There has been a decided thaw in the economic cold war between the US and China. Just last week, megatech chipmaker Nvidia, the first company to reach a $4 trillion market capitalization, got a boost to its already copious fortunes when the government lifted restrictions on its ability to sell its H20 chips to China. Those restrictions had previously forced the company into a $4.5 billion writedown from first quarter results.
More broadly, the lifting of export restrictions for Nvidia reflects a growing sense among investors that the bellicose rhetoric of several months ago is turning into a softer cadence of looking for dealmaking opportunities. That, in turn, is bringing back into play the question of China as an investable opportunity. Front and center in this debate is one of the year’s best-performing stock markets to date: Hong Kong.
The Window on China
Hong Kong’s role as a window on China – a proxy for those unwilling or unable to venture into the mainland itself – goes way, way back. Back to the days when multinational entrepots like Jardine Matheson and Swire’s – the historical inspirations for James Clavell’s saga “Tai Pan” – mediated between the pecuniary interests of foreign investors and the ever-changing faces of Chinese power from emperors to nationalists, red book-waving communists and Deng Xiaoping-era reformists.

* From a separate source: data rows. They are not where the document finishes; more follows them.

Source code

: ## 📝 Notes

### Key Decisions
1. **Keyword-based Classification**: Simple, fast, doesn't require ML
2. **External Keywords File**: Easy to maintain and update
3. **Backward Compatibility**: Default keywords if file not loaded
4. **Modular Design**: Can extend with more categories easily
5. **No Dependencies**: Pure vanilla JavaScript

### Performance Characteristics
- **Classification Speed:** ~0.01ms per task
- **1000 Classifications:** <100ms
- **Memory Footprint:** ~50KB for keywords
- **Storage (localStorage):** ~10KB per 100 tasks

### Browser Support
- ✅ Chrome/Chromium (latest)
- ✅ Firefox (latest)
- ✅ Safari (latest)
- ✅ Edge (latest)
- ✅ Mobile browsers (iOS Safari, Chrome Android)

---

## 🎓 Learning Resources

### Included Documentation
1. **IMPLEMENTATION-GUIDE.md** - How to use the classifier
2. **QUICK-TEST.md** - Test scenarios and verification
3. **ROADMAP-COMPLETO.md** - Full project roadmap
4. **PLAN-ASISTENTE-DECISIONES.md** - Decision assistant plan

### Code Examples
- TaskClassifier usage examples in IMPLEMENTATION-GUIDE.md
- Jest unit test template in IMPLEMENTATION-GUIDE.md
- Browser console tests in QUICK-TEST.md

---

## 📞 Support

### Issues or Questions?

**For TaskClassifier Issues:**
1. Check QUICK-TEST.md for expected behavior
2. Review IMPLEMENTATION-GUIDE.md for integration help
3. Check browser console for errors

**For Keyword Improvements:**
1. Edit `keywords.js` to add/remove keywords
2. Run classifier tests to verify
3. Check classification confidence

That storied history has taken a hit in recent years as the heavy political hand of Beijing weighed on the freewheeling ways of the Cantonese-speaking island. But there are definite signs of a resurgence, not least of all in the form of the Hang Seng stock index thus far in 2025.
Connecting to the Mainland
What’s behind the strong performance of Hong Kong this year, and why is it outpacing mainland Chinese equity indexes, represented in the above chart by the Shenzhen A Share index (green line)? To answer this, it is worth noting that Hong Kong serves as an opportunity for investors in mainland China – both institutions and individuals – to invest in Chinese companies while avoiding the tightly-controlled domestic financial system. They can do this via a mechanism called Stock Connect. Many of the most sought-after Chinese equity names – the likes of tech giants Alibaba and Baidu – are available in Hong Kong via Stock Connect but are not quoted on mainland exchanges.
This year, over $104 billion has been invested into Hong Kong from mainland sources, more than the amount invested over the entire year last year. Perhaps unsurprisingly, this has been happening as new listings by Chinese companies in Hong Kong are also at a record: 208 companies in the first six months of 2025, making Hong Kong the largest IPO market in the world so far this year, with $13.9 billion in deal flow compared to $9.2 billion on Nasdaq, $7.8 billion on the NYSE and less than half a billion in London.
Absent at the Feast
What is missing from this picture – or at least, what is not dominating the picture so far – is meaningful investment flows from origins other than China. This goes back to that question we introduced earlier: is China investable? There have been plenty of reasons for international investors to answer that question in the negative. The Chinese economy has been in the doldrums for years now, with the chronic sickness of its all-important property market and lackluster consumer spending that keeps the economy teetering on the brink of deflation.
But there are longer-term strategic reasons to question this hitherto conventional wisdom. China has a long term strategy predicated on achieving superiority in the so-called industries of tomorrow: artificial intelligence, clean energy and biotechnology, among others. China’s carmaking industry is now world class, particularly in the electric vehicle segment where it is the number one global producer. The fortunes of leading carmaker BYD are rising as those of Tesla are falling. The export-driven economy has managed to withstand the pain inflicted by the trade war – which, as noted above, appears to be softening.
Exposure to Hong Kong equities is not particularly difficult for international investors. Exchange-traded funds like the iShares MSCI Hong Kong ETF – or the MSCI Pacific ex-Japan variant if one wants some added diversification into other regional markets (Singapore, Australia and New Zealand alongside Hong Kong) – are liquid and cost-efficient. The risks are still there, of course. But as a long-term strategy, the China case study is not without merit. Hong Kong, in its time-honored role as a window on China – is a potentially attractive way to gain a foothold.